In an earlier post, I told the story of winning a free golf lesson at the Fresno State Xmas luncheon and how Mike convinced me – someone who’d never really played the game – to take him up on it. I quickly became hooked and while my back surgeries have shelved my golf game (I’m hoping not permanently), our two sons (26 and 21) have been bitten by the bug and play whenever they can.
Mike called me about an opportunity he’d been given and wanted to bounce some ideas off me. When we were catching up with what was going on with our kids, I mentioned how into golf each of our guys were. Being the gracious guy he is (you’ll be hard pressed to find a more genuine, down-to-earth person – anywhere), he offered to give a lesson to the boys when they were in town. Unfortunately for Andy, who lives and works in Newport Beach, he couldn’t take advantage, but his younger brother, Alex, was home for another couple weeks before heading to Cal State Monterey Bay for his senior year – and he jumped at the chance.

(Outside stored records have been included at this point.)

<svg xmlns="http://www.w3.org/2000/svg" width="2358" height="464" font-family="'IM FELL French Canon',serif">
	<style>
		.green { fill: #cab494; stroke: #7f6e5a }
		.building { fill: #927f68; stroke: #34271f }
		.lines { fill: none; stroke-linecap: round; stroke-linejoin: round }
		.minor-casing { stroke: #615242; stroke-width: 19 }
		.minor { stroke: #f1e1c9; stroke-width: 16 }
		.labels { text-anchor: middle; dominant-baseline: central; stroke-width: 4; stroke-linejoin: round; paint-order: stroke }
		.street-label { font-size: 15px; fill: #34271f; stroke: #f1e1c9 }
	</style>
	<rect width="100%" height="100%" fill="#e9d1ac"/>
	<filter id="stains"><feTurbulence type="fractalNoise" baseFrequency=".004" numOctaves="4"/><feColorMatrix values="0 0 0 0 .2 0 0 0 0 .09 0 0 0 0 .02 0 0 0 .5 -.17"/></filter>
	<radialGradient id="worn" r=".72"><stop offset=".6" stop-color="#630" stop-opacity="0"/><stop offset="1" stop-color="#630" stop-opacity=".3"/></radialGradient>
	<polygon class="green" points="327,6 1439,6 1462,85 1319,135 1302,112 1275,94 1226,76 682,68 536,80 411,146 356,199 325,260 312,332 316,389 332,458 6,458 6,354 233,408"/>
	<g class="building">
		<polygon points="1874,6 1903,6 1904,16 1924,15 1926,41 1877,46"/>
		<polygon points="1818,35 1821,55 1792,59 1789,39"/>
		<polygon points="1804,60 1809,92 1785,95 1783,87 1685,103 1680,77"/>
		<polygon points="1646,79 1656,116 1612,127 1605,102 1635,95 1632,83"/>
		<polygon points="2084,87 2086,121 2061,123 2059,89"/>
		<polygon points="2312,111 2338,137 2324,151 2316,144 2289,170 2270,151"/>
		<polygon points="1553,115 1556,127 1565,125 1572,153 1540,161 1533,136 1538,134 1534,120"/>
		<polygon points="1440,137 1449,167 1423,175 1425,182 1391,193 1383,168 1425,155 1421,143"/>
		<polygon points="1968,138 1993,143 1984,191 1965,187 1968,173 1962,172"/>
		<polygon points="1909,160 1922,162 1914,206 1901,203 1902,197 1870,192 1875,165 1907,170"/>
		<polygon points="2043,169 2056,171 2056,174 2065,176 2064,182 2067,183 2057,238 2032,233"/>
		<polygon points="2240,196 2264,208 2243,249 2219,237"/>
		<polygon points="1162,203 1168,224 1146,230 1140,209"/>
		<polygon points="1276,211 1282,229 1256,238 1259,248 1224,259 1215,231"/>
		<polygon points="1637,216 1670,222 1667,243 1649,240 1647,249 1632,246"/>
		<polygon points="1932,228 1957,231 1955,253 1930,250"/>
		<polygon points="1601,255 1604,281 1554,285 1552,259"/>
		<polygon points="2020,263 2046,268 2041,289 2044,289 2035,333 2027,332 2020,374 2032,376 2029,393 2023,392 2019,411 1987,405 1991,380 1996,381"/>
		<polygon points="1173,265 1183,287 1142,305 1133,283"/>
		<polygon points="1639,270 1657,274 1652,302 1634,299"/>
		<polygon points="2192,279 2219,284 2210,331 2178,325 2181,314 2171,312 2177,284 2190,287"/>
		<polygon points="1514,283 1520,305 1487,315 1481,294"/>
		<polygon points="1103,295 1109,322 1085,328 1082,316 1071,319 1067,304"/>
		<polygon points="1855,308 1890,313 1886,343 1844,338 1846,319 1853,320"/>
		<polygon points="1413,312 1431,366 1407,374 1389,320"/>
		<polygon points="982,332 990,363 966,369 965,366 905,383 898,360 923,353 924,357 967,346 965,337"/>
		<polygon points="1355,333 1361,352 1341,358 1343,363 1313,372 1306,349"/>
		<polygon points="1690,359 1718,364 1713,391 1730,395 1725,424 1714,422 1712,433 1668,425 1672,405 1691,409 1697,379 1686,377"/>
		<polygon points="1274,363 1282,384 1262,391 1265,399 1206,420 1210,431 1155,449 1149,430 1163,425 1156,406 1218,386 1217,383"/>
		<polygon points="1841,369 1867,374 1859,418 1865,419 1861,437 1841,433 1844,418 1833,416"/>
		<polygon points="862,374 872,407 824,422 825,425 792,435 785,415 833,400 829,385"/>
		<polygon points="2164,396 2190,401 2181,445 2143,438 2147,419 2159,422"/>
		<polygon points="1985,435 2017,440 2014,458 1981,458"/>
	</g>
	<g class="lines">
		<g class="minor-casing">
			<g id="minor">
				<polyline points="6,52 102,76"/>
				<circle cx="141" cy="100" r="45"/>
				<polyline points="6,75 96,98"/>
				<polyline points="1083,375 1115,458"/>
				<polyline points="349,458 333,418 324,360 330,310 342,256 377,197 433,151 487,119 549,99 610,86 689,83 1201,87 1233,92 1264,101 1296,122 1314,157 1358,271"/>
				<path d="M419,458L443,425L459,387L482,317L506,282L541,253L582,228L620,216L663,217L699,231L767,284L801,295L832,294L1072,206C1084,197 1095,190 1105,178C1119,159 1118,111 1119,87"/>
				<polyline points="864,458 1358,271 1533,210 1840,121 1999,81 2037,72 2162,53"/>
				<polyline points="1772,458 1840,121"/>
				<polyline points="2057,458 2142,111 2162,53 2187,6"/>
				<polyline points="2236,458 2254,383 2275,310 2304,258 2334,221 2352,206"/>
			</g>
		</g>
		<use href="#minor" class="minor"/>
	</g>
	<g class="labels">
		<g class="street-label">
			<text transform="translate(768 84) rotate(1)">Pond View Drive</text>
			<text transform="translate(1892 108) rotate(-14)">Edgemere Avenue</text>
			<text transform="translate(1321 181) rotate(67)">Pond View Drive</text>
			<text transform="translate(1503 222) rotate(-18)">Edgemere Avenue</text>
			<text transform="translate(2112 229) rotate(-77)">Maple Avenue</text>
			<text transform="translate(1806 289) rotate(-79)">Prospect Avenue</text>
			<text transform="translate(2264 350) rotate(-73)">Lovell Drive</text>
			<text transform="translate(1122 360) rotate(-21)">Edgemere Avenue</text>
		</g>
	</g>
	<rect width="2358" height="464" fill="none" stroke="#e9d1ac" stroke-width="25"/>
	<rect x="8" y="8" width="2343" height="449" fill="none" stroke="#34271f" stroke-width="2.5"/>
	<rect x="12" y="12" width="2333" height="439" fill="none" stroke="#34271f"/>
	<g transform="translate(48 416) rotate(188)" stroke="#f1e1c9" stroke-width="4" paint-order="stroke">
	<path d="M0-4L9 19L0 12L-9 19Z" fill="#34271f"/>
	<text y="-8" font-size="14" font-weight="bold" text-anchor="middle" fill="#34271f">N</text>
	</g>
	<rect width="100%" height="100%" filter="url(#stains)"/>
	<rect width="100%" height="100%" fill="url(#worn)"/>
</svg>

My back is such that my pain level will never really get “better” but I do yoga, ride an exercise bike and work with a personal trainer so it doesn’t get worse. I’ve been working out with former Fresno State strength and conditioning coach, Steve Sabonya, since the beginning of July. Although I take the workouts seriously, I still manage to “chat it up” with Steve while he’s putting me through exercises to improve my flexibility and strengthen my core. Since he’s worked with elite athletes throughout his career (present company not in that category), we’ll talk about how good somebody has to be to make it professionally in a chosen sport.
Last week Steve asked me what I thought a 10 handicap golfer would shoot if he were to play in a PGA tournament. I told him how Mike had worked with Alex and, after their session, mentioned that he thought Alex had promise as a golfer – and if he wanted to get really good Mike would give him another lesson. Alex didn’t need to be asked twice. That second lesson was the day after my workout with Steve. When we showed up, I mentioned Steve’s question to Mike.
“With the way they make the course so difficult for PGA events, from growing out the rough to making the greens so fast,” I asked him, “what would a 10 handicap golfer score?” Mike didn’t take long to respond. His answer was a 10 handicap would be fortunate to break 100.
All of this came to mind when I saw an article in which John Wall commented on his chances to make our Olympic team. “I’ll be out of the picture,” said Wall through a laugh and without any noticeable trace of resentment. “I’m just being honest. Chris Paul has already won one (Olympic gold medal). Steph Curry had an amazing last year and just won the World Cup. Kyrie (Irving) just won the World Cup. Russell (Westbrook) will probably be on the team. They’ll use him as a two-guard. So, I probably won’t make it.” Keep in mind that this admission was coming from a basketball player who is universally worshiped by the 21-and-under crowd.
It’s like Mike DePalmer told me after I informed him about Annacone explaining the sweet spot theory:
“The game of tennis” (and really ALL sports) “is played at different levels. There are beginners, you and I play at a better level, then there are additional levels, including college, professional and – the best of the best.”